Aerospace will be the next bull market, Cramer told viewers on Thursday, and Boeing could lead the group higher.
How can he make such a bold claim? Well, he predicted that Boeing’s long-awaited – more like much-delayed – 787 airplane finally will be released before the Paris Air Show on June 16. Cramer called Paris the industry’s “biggest fashion show on earth,” and he expects Boeing’s stock to move as a result.
That’s not all, though. Cramer also thinks at least one of the analysts that so vehemently hate this stock – see above 787 delays and fear of defense-budget cuts for reasons why – will change their call before the air show. Right now, there are five buys, 13 holds and three sells on BA. Just one change in position – and that level of disinterest is just begging for an upgrade – should be enough to bump up the stock.

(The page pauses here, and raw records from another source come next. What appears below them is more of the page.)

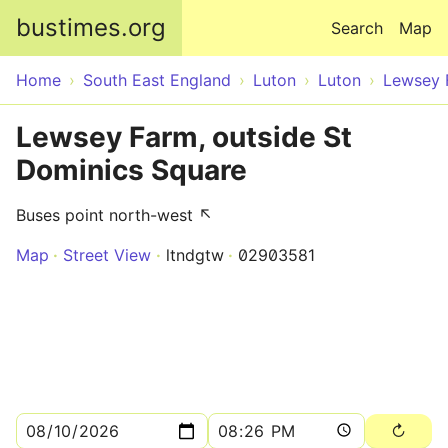
Skip to main content
bustimes.org
Search
Map
Home
South East England
Luton
Luton
Lewsey 
Lewsey Farm, outside St
Dominics Square
Buses point north-west ↖
Map
Street View
ltndgtw
02903581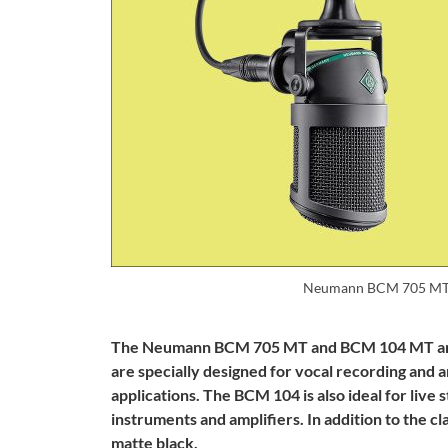
Neumann BCM 705 MT
The Neumann BCM 705 MT and BCM 104 MT are 
are specially designed for vocal recording and 
applications. The BCM 104 is also ideal for liv
instruments and amplifiers. In addition to the cl
matte black.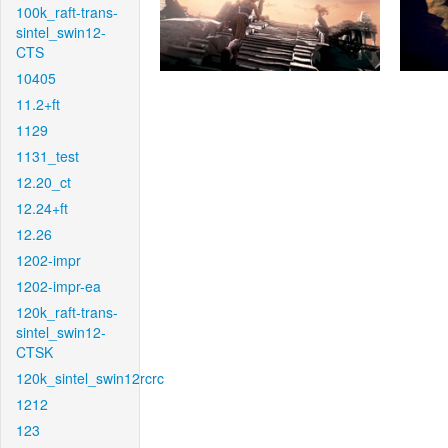
100k_raft-trans-
sintel_swin12-
CTS
10405
11.2+ft
1129
1131_test
12.20_ct
12.24+ft
12.26
1202-impr
1202-impr-ea
120k_raft-trans-
sintel_swin12-
CTSK
120k_sintel_swin12rcrc
1212
123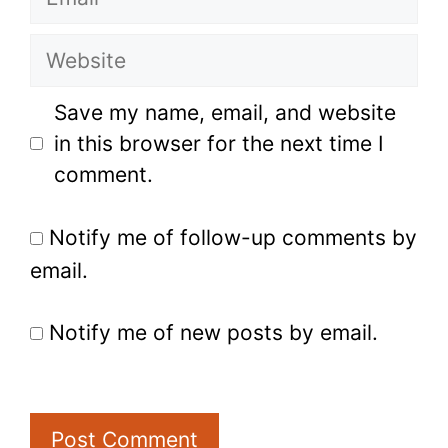
Website
Save my name, email, and website
in this browser for the next time I
comment.
Notify me of follow-up comments by
email.
Notify me of new posts by email.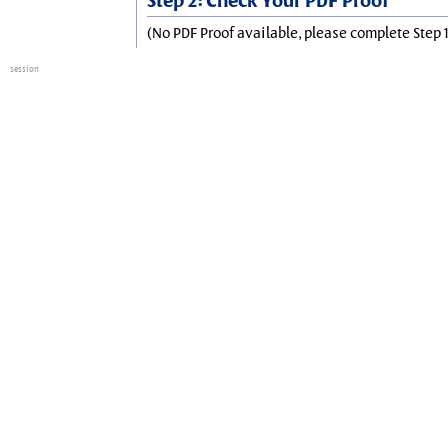
Step 2: Check Your PDF Proof
(No PDF Proof available, please complete Step 1
session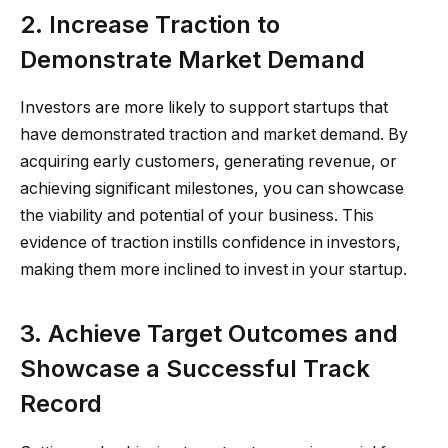
2. Increase Traction to
Demonstrate Market Demand
Investors are more likely to support startups that
have demonstrated traction and market demand. By
acquiring early customers, generating revenue, or
achieving significant milestones, you can showcase
the viability and potential of your business. This
evidence of traction instills confidence in investors,
making them more inclined to invest in your startup.
3. Achieve Target Outcomes and
Showcase a Successful Track
Record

Airbus also has a new plane coming out, but Cramer is betting Boeing will sell more. Why? The weak US dollar. Foreign firms get more bang for their buck when they buy American because euros and yen go farther here. So instead of buyers choosing between interchangeable commodities, they will get more value from Boeing because its planes are cheaper.
Maybe you’re wondering how this translates into a sectorwide rally? Boeing doesn’t make every plane part itself. Allegheny Tech makes the titanium skin. Alcoa makes the fasteners. United Technologies makes the jet engines and their components. Many companies are involved in the complete assembly of an aircraft, and almost all of them benefit when Boeing is doing well. Best of all, aerospace rallies tend to last for multiple years, Cramer said. Sure, there will be pullbacks, but overall the group will trend higher.
Boeing generates a significant amount of cash, has a good balance sheet and pays out a decent 3.3% yield. Investors may have missed the bottom, but this $50 stock was $78 last year. Also, the earnings estimates are too low, Cramer said, and any number of catalysts will propel the share price upward. He recommended buying BA right now and then picking and choosing from the company's suppliers.